1 Samuel 27:5-7

The Grave of Exile in Ziklag Text: 1 Samuel 27:5-7

Introduction: When the Anointed Sprints to Gath

We come now to a perplexing and frankly dismal chapter in the life of David. It is a season of profound spiritual depression, a time when the man after God's own heart begins to walk by sight and not by faith. He has been anointed king. He has been delivered from Saul’s hand time and again. He has seen the clear and repeated providence of God fencing him in. And yet, in the first verse of this chapter, we read that "David said in his heart, 'I shall now perish one day by the hand of Saul.'" This is the logic of unbelief. This is what happens when we listen to our own fearful hearts instead of the promises of God.

| Short problem 1 |
Copy the text of the sermon on 1 Samuel 27, starting at "The Grave of" and ending at "promises of God.".
| Short problem 2 |
Resume the sermon on David's exile in Ziklag from its last sentence, carrying the introduction forward.

| Provided data |
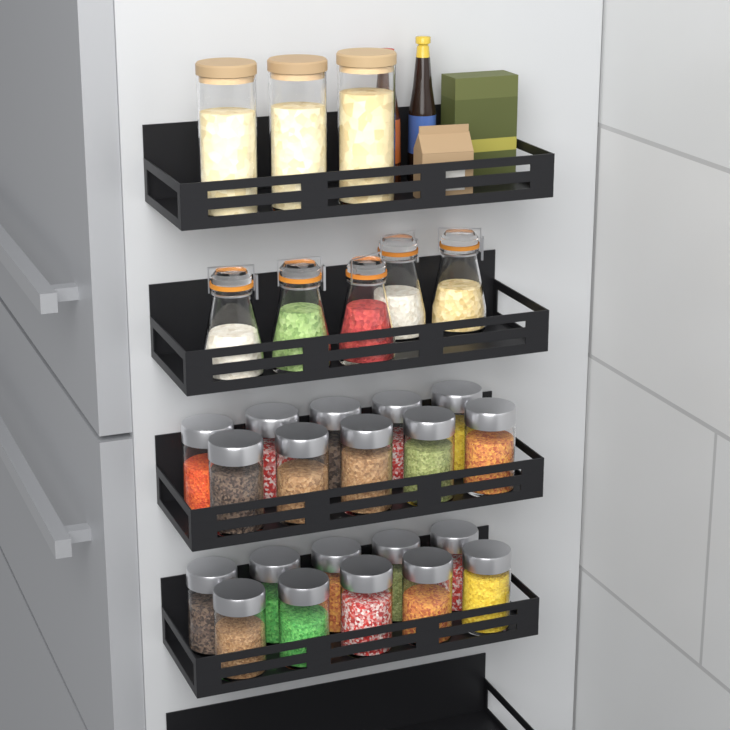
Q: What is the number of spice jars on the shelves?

==

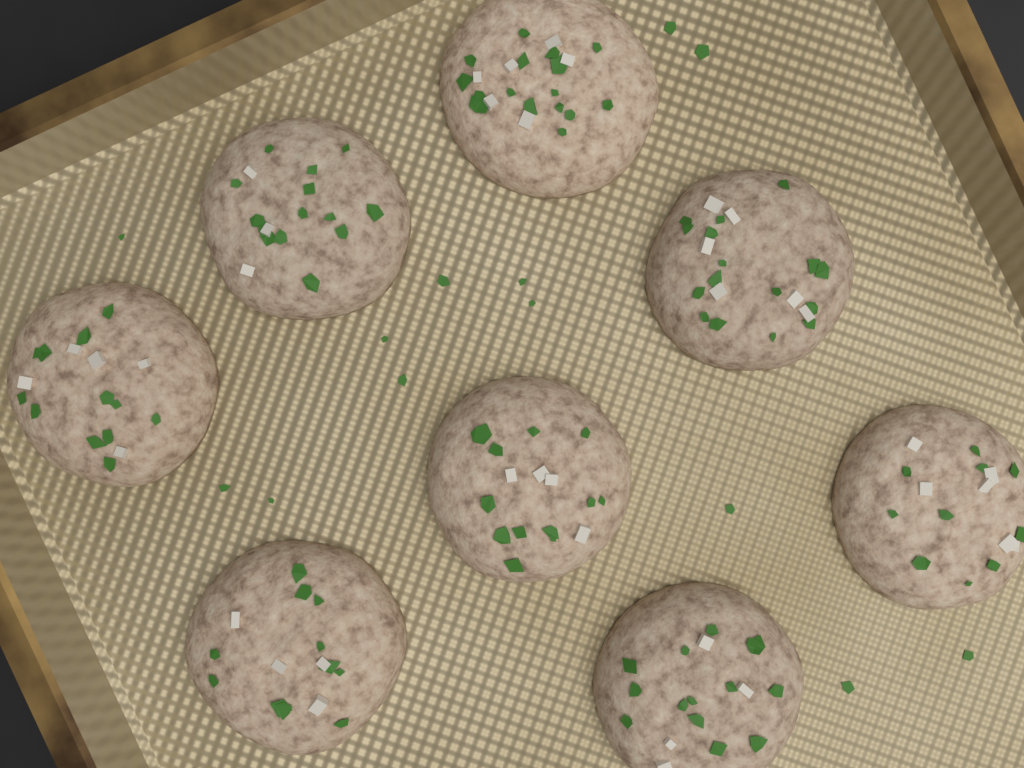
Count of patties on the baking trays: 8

| Exercise answer 1 |
The Grave of Exile in Ziklag Text: 1 Samuel 27:5-7

Introduction: When the Anointed Sprints to Gath

We come now to a perplexing and frankly dismal chapter in the life of David. It is a season of profound spiritual depression, a time when the man after God's own heart begins to walk by sight and not by faith. He has been anointed king. He has been delivered from Saul’s hand time and again. He has seen the clear and repeated providence of God fencing him in. And yet, in the first verse of this chapter, we read that "David said in his heart, 'I shall now perish one day by the hand of Saul.'" This is the logic of unbelief. This is what happens when we listen to our own fearful hearts instead of the promises of God.

| Exercise answer 2 |
This chapter is a case study in the anatomy of compromise. It begins with a failure of faith, which leads to a flight to the enemy, which in turn necessitates a web of calculated deception. David, the future king of Israel, becomes a vassal of a Philistine king. He who was destined to rule from Jerusalem is now begging for a small town in the land of the uncircumcised. This is a low point, and the Scriptures do not whitewash it. God's heroes are presented with all their warts, all their failures, precisely so that we might see that the story is not about their greatness, but about the unblinking, sovereign faithfulness of God.

God's purposes are not thwarted by our foolishness. In fact, God in His hard providence often uses our foolishness to chasten us, to teach us, and ultimately, to advance His kingdom. David had to go down to Ziklag before he could ascend to Jerusalem. He had to be brought to the end of his own cleverness to learn to rely wholly on God's grace. This is a pattern we see throughout Scripture. Israel had to go down to Egypt. Jesus Himself, the greater David, was taken to Egypt as a child. There is a type of death and resurrection that must occur, a going down into the grave of exile before the glory of the throne. David is not just running from Saul; he is being driven by God into a necessary death, a death to his own self-reliance.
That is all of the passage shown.